BRANO DA LEGGERE –
╔══

Vorrei però aggiungere che il violinista che più ho ammirato è
stato
David Oistrach.
E
di Heifetz cosa pensa?
Heifetz
è un violinista straordinario. Il suo nome sta al violino come
quello di Horowitz al pianoforte. E' un grandissimo artista, anche se
musicalmente gli si possono contestare tante cose... Ma è facile
criticare.
Lei
insegna?
Insegno
d'estate all'Accademia Chigiana di Siena: è un corso di
perfezionamento per giovani violinisti. Mi piacerebbe molto poter
insegnare di più. Il mio sogno è quello di metter su una scuola
violinistica, una scuola aperta anche ai bambini, dove si insegnano
“le basi” del violino. Quando avrò più tempo e farò meno
concerti mi dedicherò volentieri a questo tipo d'insegnamento.
Cosa
pensa dell'insegnamento musicale in Italia?
Lo
dico sempre anche ai miei colleghi: bisognerebbe chiudere tutti,
proprio tutti i conservatori e poi ricominciare da capo. Gli
insegnanti dovrebbero essere selezionati seriamente mediante
concorsi: come si faceva una volta. Oggi troppe persone salgono in
cattedra senza le qualifiche ed i titoli necessari. Conosco
insegnanti di pianoforte, nei conservatori, che non hanno neppure il
diploma di “ottavo anno”.

╚══

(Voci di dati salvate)
╔══

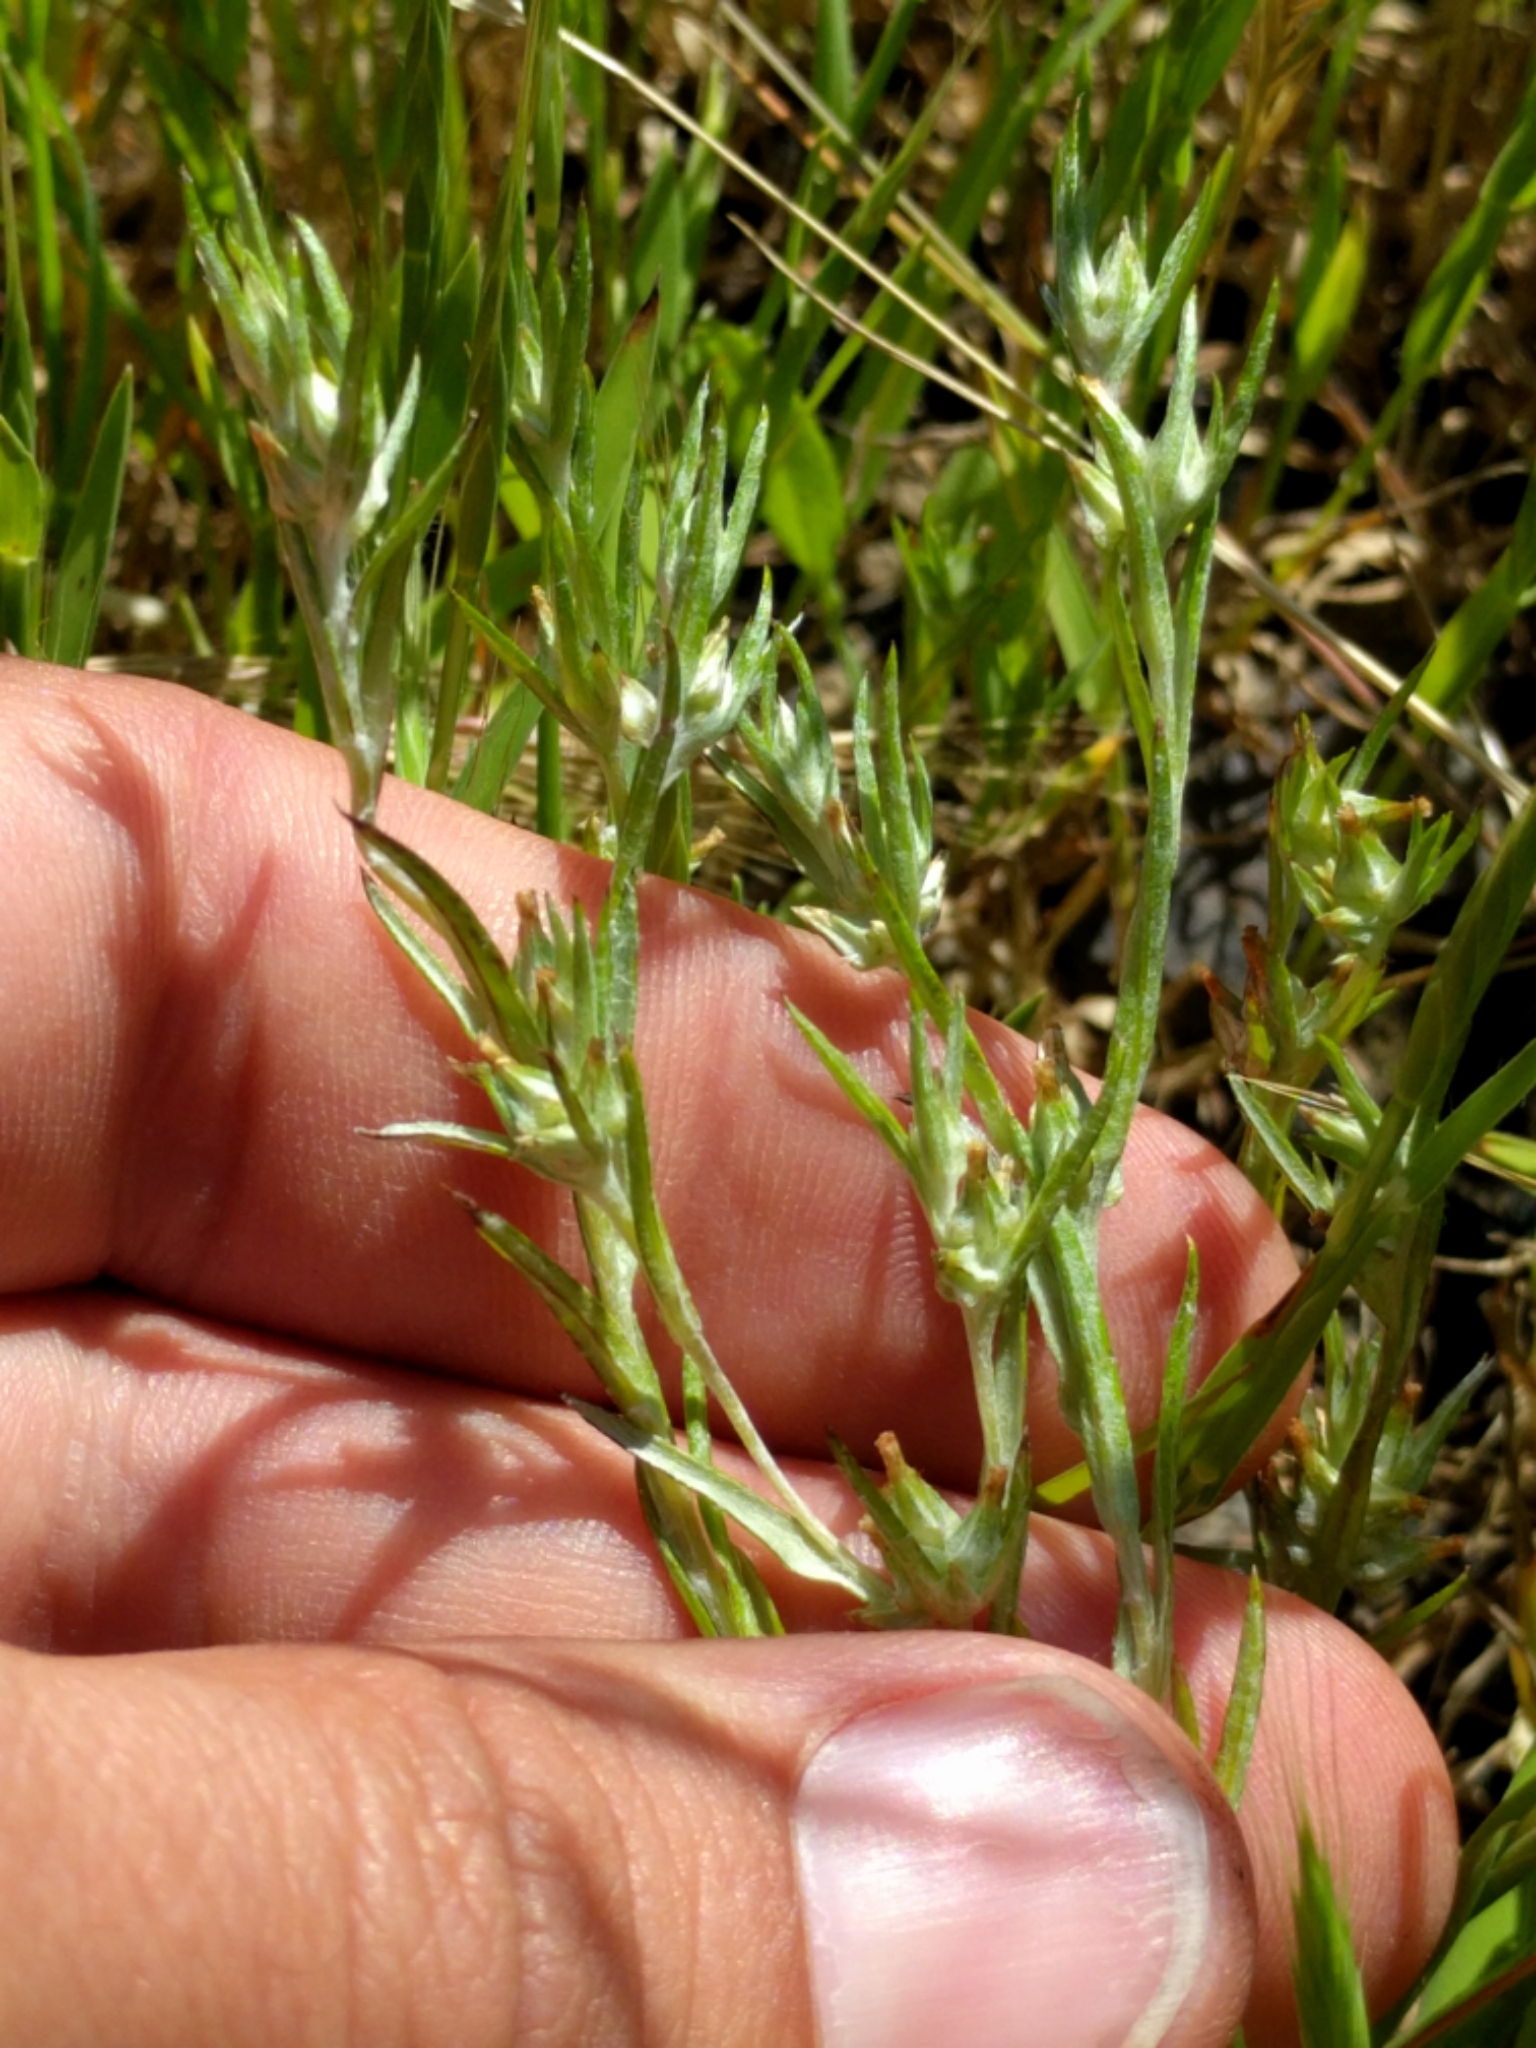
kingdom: Plantae
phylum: Tracheophyta
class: Magnoliopsida
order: Asterales
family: Asteraceae
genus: Logfia
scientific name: Logfia gallica
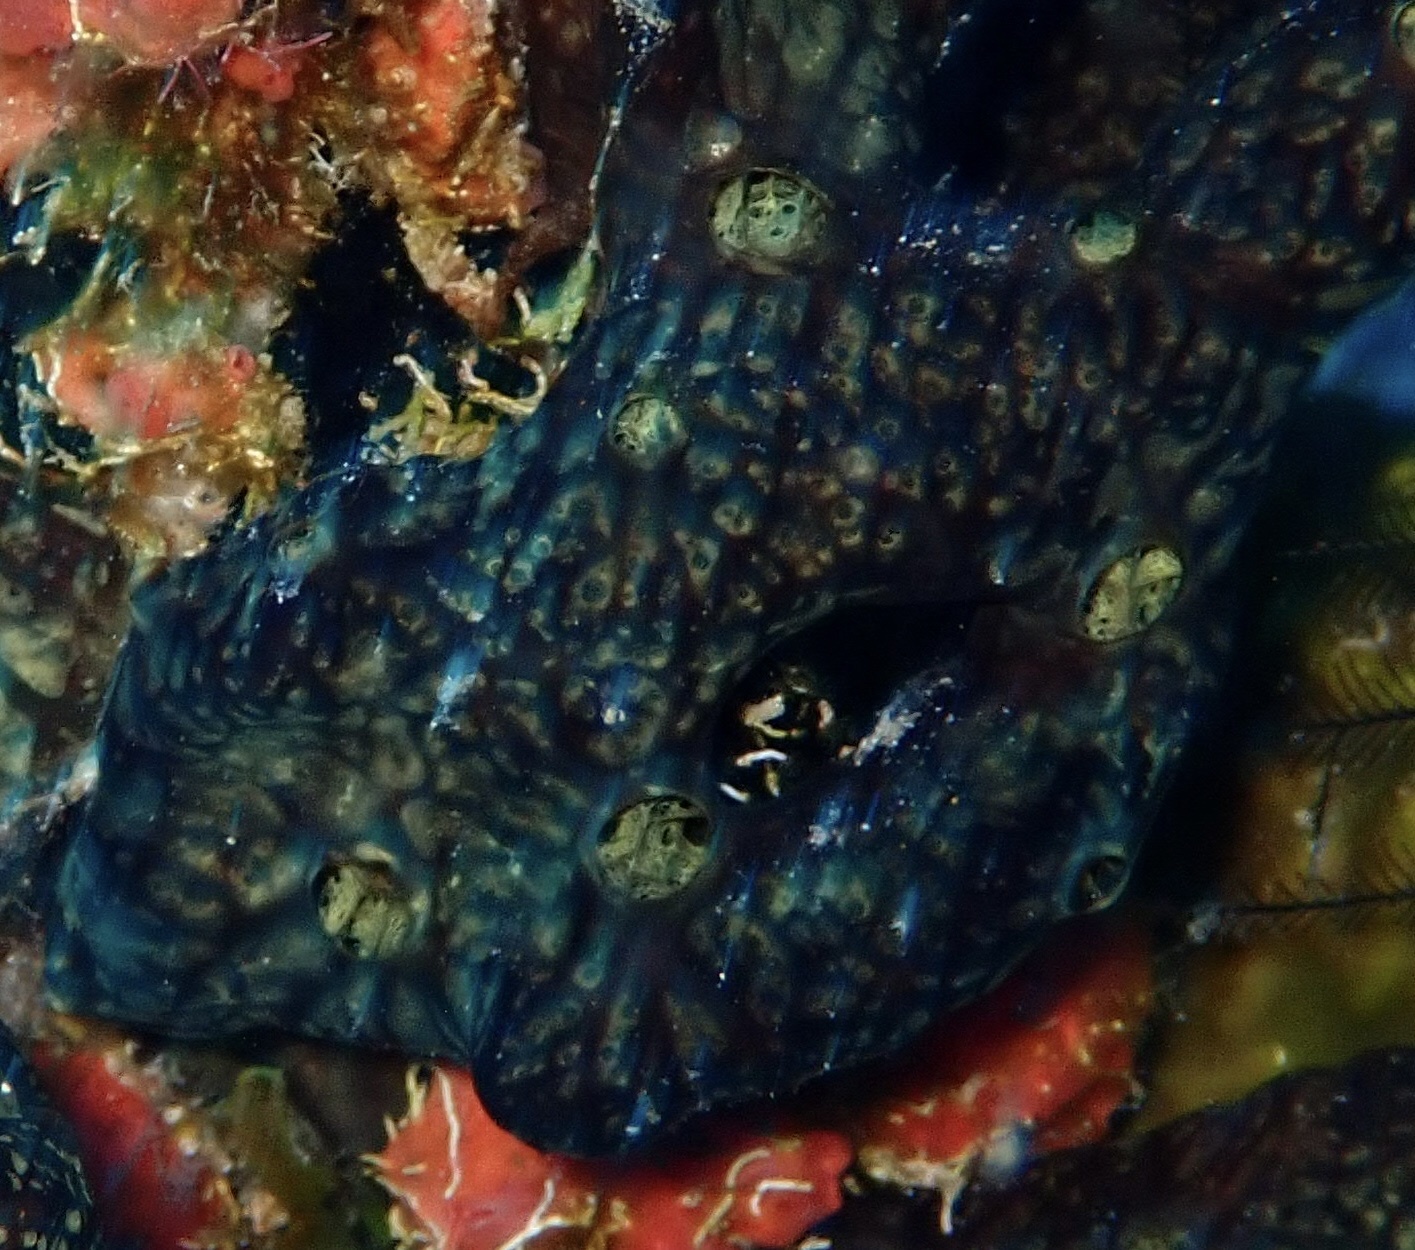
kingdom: Animalia
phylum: Porifera
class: Demospongiae
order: Poecilosclerida
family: Iotrochotidae
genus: Iotrochota
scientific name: Iotrochota birotulata
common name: Purple bleeding sponge
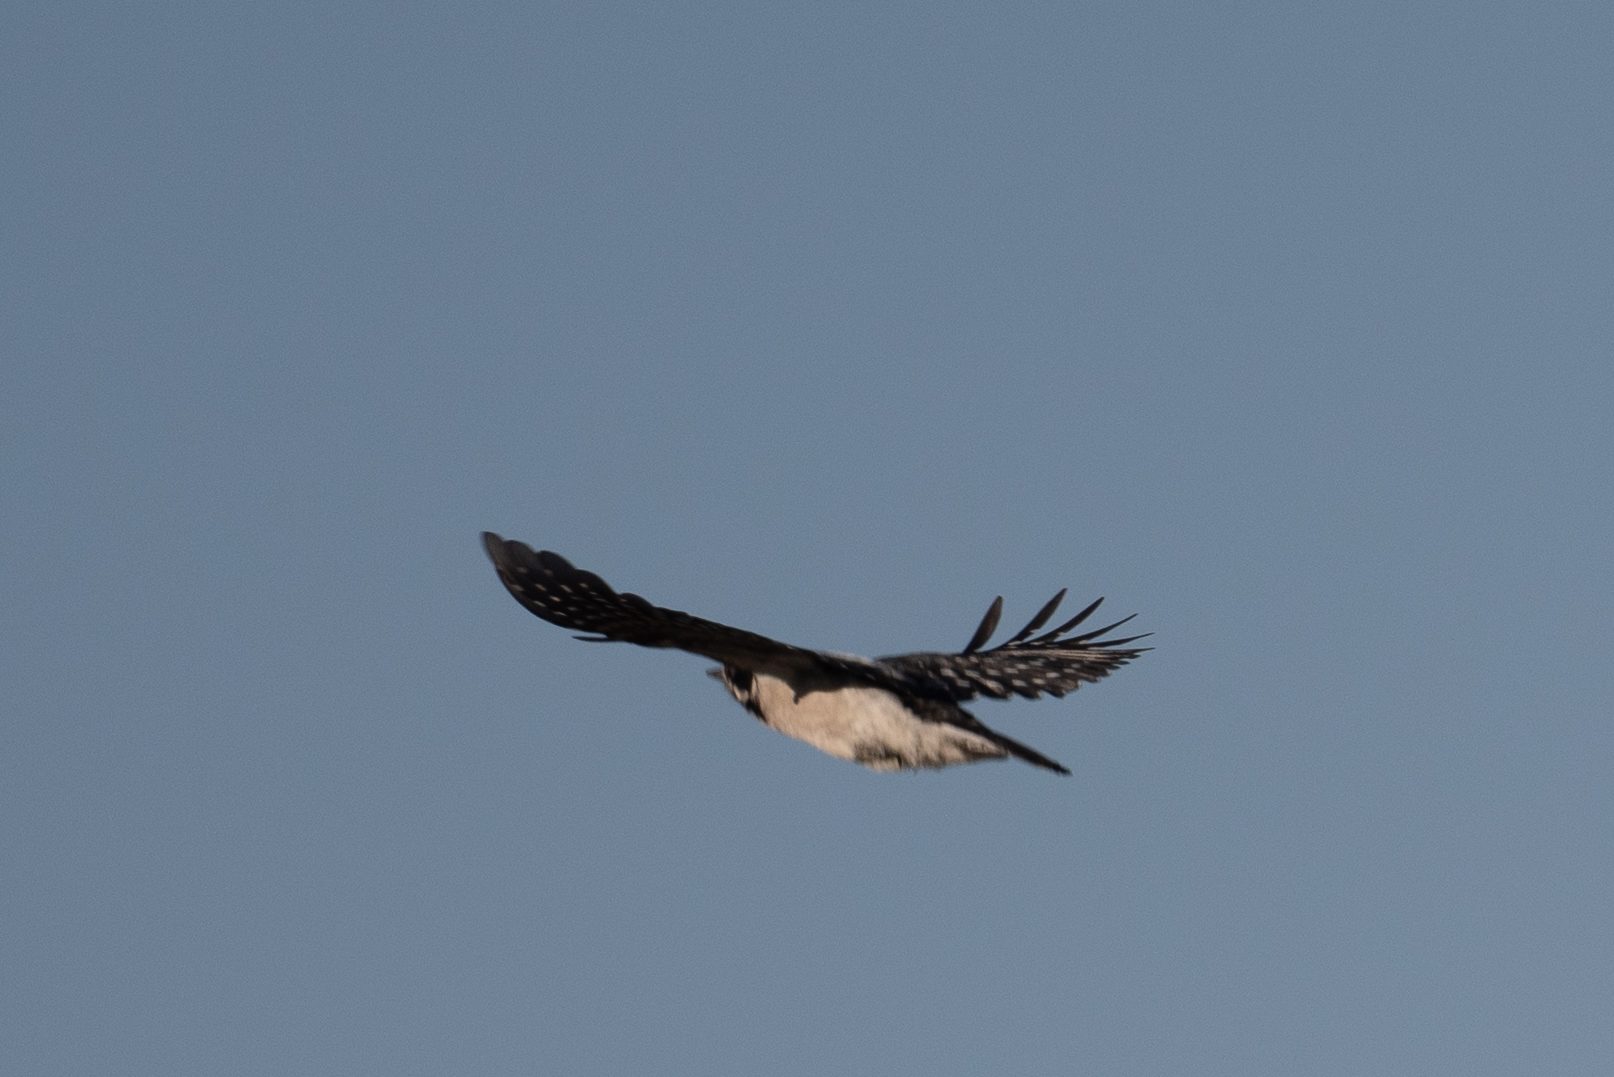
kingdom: Animalia
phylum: Chordata
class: Aves
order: Piciformes
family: Picidae
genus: Dryobates
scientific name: Dryobates pubescens
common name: Downy woodpecker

╚══

CONSEGNA –
Estrai per intero l'intervista sui violinisti e sull'insegnamento musicale, riportandola parola per parola senza alcuna modifica.

SOLUZIONE DELL'ESERCIZIO –
Vorrei però aggiungere che il violinista che più ho ammirato è
stato
David Oistrach.
E
di Heifetz cosa pensa?
Heifetz
è un violinista straordinario. Il suo nome sta al violino come
quello di Horowitz al pianoforte. E' un grandissimo artista, anche se
musicalmente gli si possono contestare tante cose... Ma è facile
criticare.
Lei
insegna?
Insegno
d'estate all'Accademia Chigiana di Siena: è un corso di
perfezionamento per giovani violinisti. Mi piacerebbe molto poter
insegnare di più. Il mio sogno è quello di metter su una scuola
violinistica, una scuola aperta anche ai bambini, dove si insegnano
“le basi” del violino. Quando avrò più tempo e farò meno
concerti mi dedicherò volentieri a questo tipo d'insegnamento.
Cosa
pensa dell'insegnamento musicale in Italia?
Lo
dico sempre anche ai miei colleghi: bisognerebbe chiudere tutti,
proprio tutti i conservatori e poi ricominciare da capo. Gli
insegnanti dovrebbero essere selezionati seriamente mediante
concorsi: come si faceva una volta. Oggi troppe persone salgono in
cattedra senza le qualifiche ed i titoli necessari. Conosco
insegnanti di pianoforte, nei conservatori, che non hanno neppure il
diploma di “ottavo anno”.